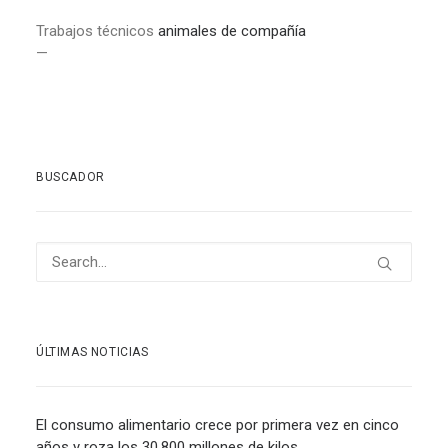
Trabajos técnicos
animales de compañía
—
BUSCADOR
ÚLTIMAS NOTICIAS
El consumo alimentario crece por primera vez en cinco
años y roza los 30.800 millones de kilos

^^^^^^^^^^^^^^^^

◆ WHAT IS NEEDED: Please copy the text from every row above word for word, without including the pictures.

◆ WRITTEN REPLY:
Trabajos técnicos
animales de compañía
—
BUSCADOR
ÚLTIMAS NOTICIAS
El consumo alimentario crece por primera vez en cinco
años y roza los 30.800 millones de kilos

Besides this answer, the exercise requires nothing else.